**Text passage:**
Georgia is also the go-to-country for most travelers on the lookout for unique manifestations of ancient traditions and cultures, represented today by centuries-old fortresses and cathedrals, some well preserved, while others are in ruins.

The former Soviet nation is also home to particular attractions that you can hardly find elsewhere.

Ranging from the highest settlement in Europe, the oldest winemaking tradition to deepest caves, unique things in Georgia are so many that you can’t explore them in one vacation unless you permanently move into the country or visit repeatedly.

Nonetheless, we’ve rounded up some of the options you should prioritize on your next trip to the country.


Standing firm atop a hill overlooking Tbilisi city is the humongous yet impressive pillars that collectively make the Chronicle of Georgia, also known as Historical Memorial of Georgia. Created in 1985 by Zurab Tsereteli, the monument commemorates 2000 years of Christianity in Georgia and 3000 years of Georgia sovereignty. The 16 pillars, each standing 30m tall, are arranged in a perfect square on a platform above a massive staircase.

The top section of each pillar depicts Georgia’s history, mainly the country’s heroes and nobles, while the lower half illustrates Christianity, primarily the life of Jesus Christ. Georgia features in the top 40 most religious countries in the world. Also, remember that Georgia was the world’s second country, after Armenia, to adopt Christianity as its state religion.

There is also a cross and a small orthodox church, both dedicated to St. Nino, who introduced the gospel in Georgia. Statutes commemorating the 13 wise men who helped spread Christianity in the country stand firm behind the pillars.

**Dataset extract:**
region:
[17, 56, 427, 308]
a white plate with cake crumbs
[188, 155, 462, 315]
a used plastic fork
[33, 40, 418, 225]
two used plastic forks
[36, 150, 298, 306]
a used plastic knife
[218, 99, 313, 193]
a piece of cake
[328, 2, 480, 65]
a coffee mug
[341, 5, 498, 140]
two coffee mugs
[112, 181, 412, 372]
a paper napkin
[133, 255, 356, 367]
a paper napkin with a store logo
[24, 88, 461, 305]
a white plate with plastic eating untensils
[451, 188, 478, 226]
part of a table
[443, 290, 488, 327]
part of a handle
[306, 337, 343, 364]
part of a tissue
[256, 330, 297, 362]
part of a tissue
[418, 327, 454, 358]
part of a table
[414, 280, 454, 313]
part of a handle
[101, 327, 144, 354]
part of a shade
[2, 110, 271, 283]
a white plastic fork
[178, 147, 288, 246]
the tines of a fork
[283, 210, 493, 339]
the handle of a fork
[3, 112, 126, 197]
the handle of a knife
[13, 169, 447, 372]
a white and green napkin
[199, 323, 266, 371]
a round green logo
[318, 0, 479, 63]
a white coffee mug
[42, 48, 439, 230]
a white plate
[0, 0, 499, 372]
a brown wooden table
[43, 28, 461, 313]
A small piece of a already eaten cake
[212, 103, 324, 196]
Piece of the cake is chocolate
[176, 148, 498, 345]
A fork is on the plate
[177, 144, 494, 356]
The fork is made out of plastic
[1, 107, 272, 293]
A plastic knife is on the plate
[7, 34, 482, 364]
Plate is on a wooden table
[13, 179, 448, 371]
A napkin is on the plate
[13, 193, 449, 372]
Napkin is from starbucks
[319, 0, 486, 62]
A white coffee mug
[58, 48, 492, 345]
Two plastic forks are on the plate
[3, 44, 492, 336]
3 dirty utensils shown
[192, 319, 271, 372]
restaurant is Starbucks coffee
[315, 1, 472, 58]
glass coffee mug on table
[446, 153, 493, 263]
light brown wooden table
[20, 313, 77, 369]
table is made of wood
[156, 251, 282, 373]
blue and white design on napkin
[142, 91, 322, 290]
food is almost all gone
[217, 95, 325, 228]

**Problems to work on:**
(a) Based on the text on Georgia, state whether each statement agrees with it. Answer yes or no, and quote the deciding words exactly. (i) The Chronicle of Georgia was created in 1985 by Zurab Tsereteli. (ii) The lower half of each pillar depicts the country's heroes and nobles. (iii) Georgia was the first country in the world to adopt Christianity as its state religion.
(b) According to the text on Georgia, how tall is each pillar of the Chronicle of Georgia?
(c) Reproduce word for word the part of the text on Georgia from "The former Soviet" to "or visit repeatedly.".

**Solutions to each task:**
(a)
(i) Yes: "Created in 1985 by Zurab Tsereteli"
(ii) No: "The top section of each pillar depicts Georgia’s history, mainly the country’s heroes and nobles, while the lower half illustrates Christianity"
(iii) No: "Georgia was the world’s second country, after Armenia, to adopt Christianity as its state religion"

(b) Each pillar stands 30m tall.

(c)
The former Soviet nation is also home to particular attractions that you can hardly find elsewhere.

Ranging from the highest settlement in Europe, the oldest winemaking tradition to deepest caves, unique things in Georgia are so many that you can’t explore them in one vacation unless you permanently move into the country or visit repeatedly.